I've noticed that a common feature in my novels (and hey, even in that old short story I was reading the other night from years ago...) is that something will happen--maybe a look, a smell, a kiss!--and it will trigger a memory in my character's mind. Sometimes (a lot of times), I write these memories without any real idea of where they will ultimately go in the final narrative, and maybe even less of an idea of how they fit into the theme and the pace of the story. They surprise me, almost every time. And they also, very often, become these tiny pieces of the story that make me fall in love with it.
In real life, the triggers of memory can be subtle or vivid, and I love exploring the path my brain takes when I can trace it. Driving home a couple nights ago, I went past this house all lit up for Christmas, a house I go past every single day on my way from work to home.
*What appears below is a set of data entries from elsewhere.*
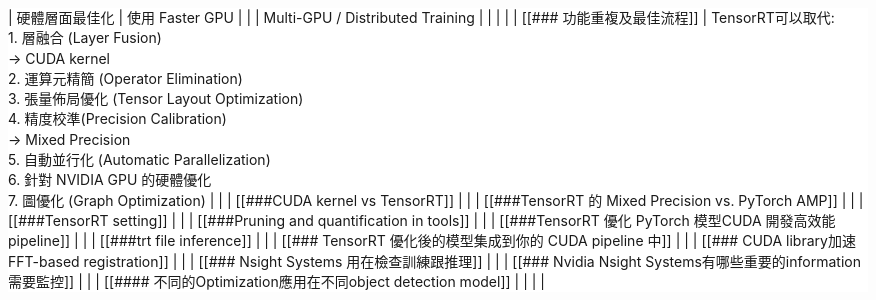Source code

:| 硬體層面最佳化           | 使用 Faster GPU                                                                                                                                                                                                                                                                                                                                                |
|                   | Multi-GPU / Distributed Training                                                                                                                                                                                                                                                                                                                             |
|                   |                                                                                                                                                                                                                                                                                                                                                              |
| [[### 功能重複及最佳流程]] | TensorRT可以取代:<br>1. 層融合 (Layer Fusion) <br>        -> CUDA kernel              <br>2. 運算元精簡 (Operator Elimination)      <br>3. 張量佈局優化 (Tensor Layout Optimization)<br>4. 精度校準(Precision Calibration)<br>       -> Mixed Precision        <br>5. 自動並行化 (Automatic Parallelization)  <br>6. 針對 NVIDIA GPU 的硬體優化                <br>7. 圖優化 (Graph Optimization) |
|                   | [[###CUDA kernel  vs TensorRT]]                                                                                                                                                                                                                                                                                                                              |
|                   | [[###TensorRT 的 Mixed Precision vs. PyTorch AMP]]                                                                                                                                                                                                                                                                                                            |
|                   | [[###TensorRT setting]]                                                                                                                                                                                                                                                                                                                                      |
|                   | [[###Pruning and quantification in tools]]                                                                                                                                                                                                                                                                                                                   |
|                   | [[###TensorRT 優化 PyTorch 模型CUDA 開發高效能 pipeline]]                                                                                                                                                                                                                                                                                                             |
|                   | [[###trt file inference]]                                                                                                                                                                                                                                                                                                                                    |
|                   | [[### TensorRT 優化後的模型集成到你的 CUDA pipeline 中]]                                                                                                                                                                                                                                                                                                                 |
|                   | [[### CUDA library加速FFT-based registration]]                                                                                                                                                                                                                                                                                                                 |
|                   | [[### Nsight Systems 用在檢查訓練跟推理]]                                                                                                                                                                                                                                                                                                                             |
|                   | [[### Nvidia Nsight Systems有哪些重要的information需要監控]]                                                                                                                                                                                                                                                                                                           |
|                   | [[#### 不同的Optimization應用在不同object detection model]]                                                                                                                                                                                                                                                                                                          |
|                   |                                                                                                                                                                                                                                                                                                                                                              |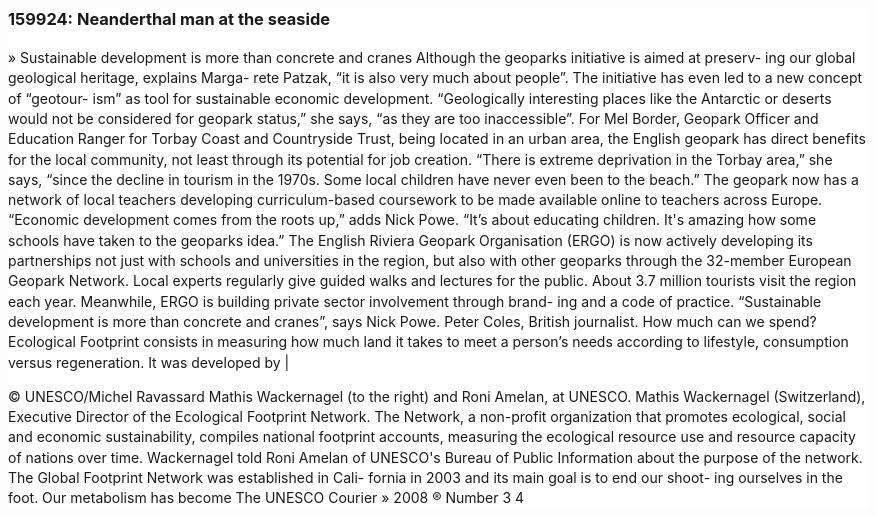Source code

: ### 159924: Neanderthal man at the seaside

» Sustainable development is more 
than concrete and cranes 
Although the geoparks initiative is aimed at preserv- 
ing our global geological heritage, explains Marga- 
rete Patzak, “it is also very much about people”. The 
initiative has even led to a new concept of “geotour- 
ism” as tool for sustainable economic development. 
“Geologically interesting places like the Antarctic or 
deserts would not be considered for geopark status,” 
she says, “as they are too inaccessible”. 
For Mel Border, Geopark Officer and Education 
Ranger for Torbay Coast and Countryside Trust, being 
located in an urban area, the English geopark has 
direct benefits for the local community, not least 
through its potential for job creation. “There is 
extreme deprivation in the Torbay area,” she says, 
“since the decline in tourism in the 1970s. Some local 
children have never even been to the beach.” 
The geopark now has a network of local teachers 
developing curriculum-based coursework to be made 
available online to teachers across Europe. “Economic 
development comes from the roots up,” adds Nick 
Powe. “It’s about educating children. It's amazing 
how some schools have taken to the geoparks idea.” 
The English Riviera Geopark Organisation (ERGO) is 
now actively developing its partnerships not just with 
schools and universities in the region, but also with 
other geoparks through the 32-member European 
Geopark Network. Local experts regularly give guided 
walks and lectures for the public. About 3.7 million 
tourists visit the region each year. Meanwhile, ERGO 
is building private sector involvement through brand- 
ing and a code of practice. “Sustainable development 
is more than concrete and cranes”, says Nick Powe. 
Peter Coles, British journalist. 
How much can we spend? 
Ecological Footprint consists in measuring how much land it takes to meet a person’s 
needs according to lifestyle, consumption versus regeneration. It was developed by 
| 
  
© UNESCO/Michel Ravassard 
Mathis Wackernagel (to the right) and Roni Amelan, at UNESCO. 
Mathis Wackernagel (Switzerland), 
Executive Director of the Ecological 
Footprint Network. 
The Network, a non-profit organization 
that promotes ecological, social and 
economic sustainability, compiles 
national footprint accounts, measuring 
the ecological resource use and 
resource capacity of nations over time. 
Wackernagel told Roni Amelan of 
UNESCO's Bureau of Public Information 
about the purpose of the network. 
The Global Footprint Network was established in Cali- 
fornia in 2003 and its main goal is to end our shoot- 
ing ourselves in the foot. Our metabolism has become 
The UNESCO Courier » 2008 ® Number 3 
4
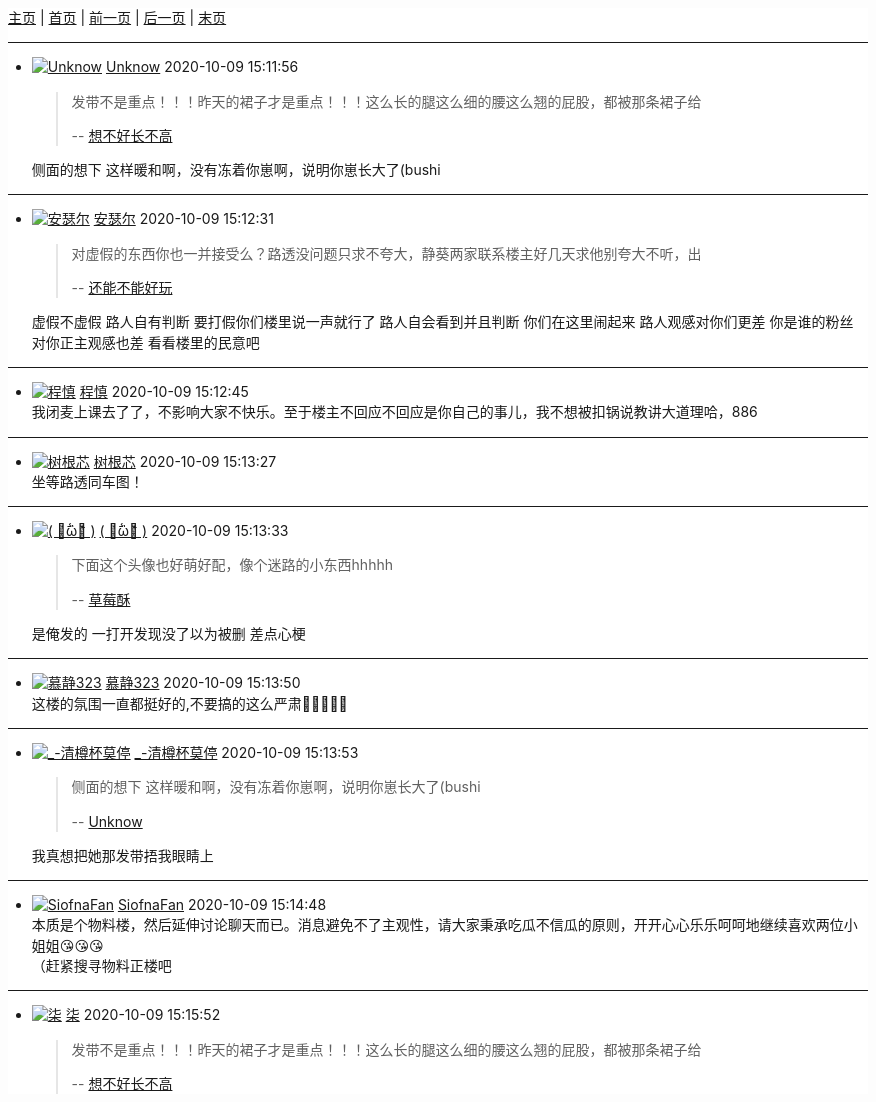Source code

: 
[主页](./main.md "main.md") | [首页](./comments1-100.md "comments1-100.md") | [前一页](./comments5301-5400.md "comments5301-5400.md") | [后一页](./comments5501-5600.md "comments5501-5600.md") | [末页](./comments7301-7400.md "comments7301-7400.md")  

---
* [![Unknow](https://img9.doubanio.com/icon/u219306324-4.jpg)](https://www.douban.com/people/219306324/)    [Unknow](https://www.douban.com/people/219306324/)    2020-10-09 15:11:56  
  >发带不是重点！！！昨天的裙子才是重点！！！这么长的腿这么细的腰这么翘的屁股，都被那条裙子给  
  >
  >-- [想不好长不高](https://www.douban.com/people/4098918/)  
  
  侧面的想下 这样暖和啊，没有冻着你崽啊，说明你崽长大了(bushi  
---
* [![安瑟尔](https://img3.doubanio.com/icon/u85584971-1.jpg)](https://www.douban.com/people/85584971/)    [安瑟尔](https://www.douban.com/people/85584971/)    2020-10-09 15:12:31  
  >对虚假的东西你也一并接受么？路透没问题只求不夸大，静葵两家联系楼主好几天求他别夸大不听，出  
  >
  >-- [还能不能好玩](https://www.douban.com/people/165680902/)  
  
  虚假不虚假 路人自有判断 要打假你们楼里说一声就行了 路人自会看到并且判断 你们在这里闹起来 路人观感对你们更差 你是谁的粉丝 对你正主观感也差 看看楼里的民意吧  
---
* [![程慎](https://img9.doubanio.com/icon/u175528838-5.jpg)](https://www.douban.com/people/175528838/)    [程慎](https://www.douban.com/people/175528838/)    2020-10-09 15:12:45  
  我闭麦上课去了了，不影响大家不快乐。至于楼主不回应不回应是你自己的事儿，我不想被扣锅说教讲大道理哈，886  
---
* [![树根芯](https://img3.doubanio.com/icon/u150517926-1.jpg)](https://www.douban.com/people/150517926/)    [树根芯](https://www.douban.com/people/150517926/)    2020-10-09 15:13:27  
  坐等路透同车图！  
---
* [![( ･᷄ὢ･᷅ )](https://img9.doubanio.com/icon/u177861099-4.jpg)](https://www.douban.com/people/177861099/)    [( ･᷄ὢ･᷅ )](https://www.douban.com/people/177861099/)    2020-10-09 15:13:33  
  >下面这个头像也好萌好配，像个迷路的小东西hhhhh  
  >
  >-- [草莓酥](https://www.douban.com/people/146167590/)  
  
  是俺发的 一打开发现没了以为被删 差点心梗  
---
* [![慕静323](https://img9.doubanio.com/icon/u222974720-4.jpg)](https://www.douban.com/people/222974720/)    [慕静323](https://www.douban.com/people/222974720/)    2020-10-09 15:13:50  
  这楼的氛围一直都挺好的,不要搞的这么严肃🧡🧡🧡🧡🧡  
---
* [![_-清樽杯莫停](https://img2.doubanio.com/icon/u161592149-2.jpg)](https://www.douban.com/people/161592149/)    [_-清樽杯莫停](https://www.douban.com/people/161592149/)    2020-10-09 15:13:53  
  >侧面的想下 这样暖和啊，没有冻着你崽啊，说明你崽长大了(bushi  
  >
  >-- [Unknow](https://www.douban.com/people/219306324/)  
  
  我真想把她那发带捂我眼睛上  
---
* [![SiofnaFan](https://img2.doubanio.com/icon/u180076918-2.jpg)](https://www.douban.com/people/180076918/)    [SiofnaFan](https://www.douban.com/people/180076918/)    2020-10-09 15:14:48  
  本质是个物料楼，然后延伸讨论聊天而已。消息避免不了主观性，请大家秉承吃瓜不信瓜的原则，开开心心乐乐呵呵地继续喜欢两位小姐姐😘😘😘  
  （赶紧搜寻物料正楼吧  
---
* [![柒](https://img2.doubanio.com/icon/u221078564-2.jpg)](https://www.douban.com/people/221078564/)    [柒](https://www.douban.com/people/221078564/)    2020-10-09 15:15:52  
  >发带不是重点！！！昨天的裙子才是重点！！！这么长的腿这么细的腰这么翘的屁股，都被那条裙子给  
  >
  >-- [想不好长不高](https://www.douban.com/people/4098918/)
The lights are a little gaudy for my taste, but the other night as I drove past, I was instantly reminded of another night that I passed that house lit up like that, a night the lights made me burst into tears of happiness and hopefulness and...well...hormones.
It was six years ago, when I was pregnant with Jabber, and I know it was close to his birth day because a) the house was decorated, and b) my belly was wedged in behind the steering wheel so tightly I couldn't breathe properly. It had been a long day, and I remember looking up at that house all lit with its gaudy green and red poinsettias hanging off all the trees and thinking, "Wow. I'm getting a baby for Christmas." And I cried. And I can remember the little flurry of squirming that went on at just that moment from within my giant abdomen, as though Jabber were jumping for joy within his cramped quarters.
So all it took to revisit that memory was a glimpse of some lights strung up on a couple of trees in a yard I drive past every single weekday. Instantly, my whole body was awash in the sensations of that moment from over six years ago.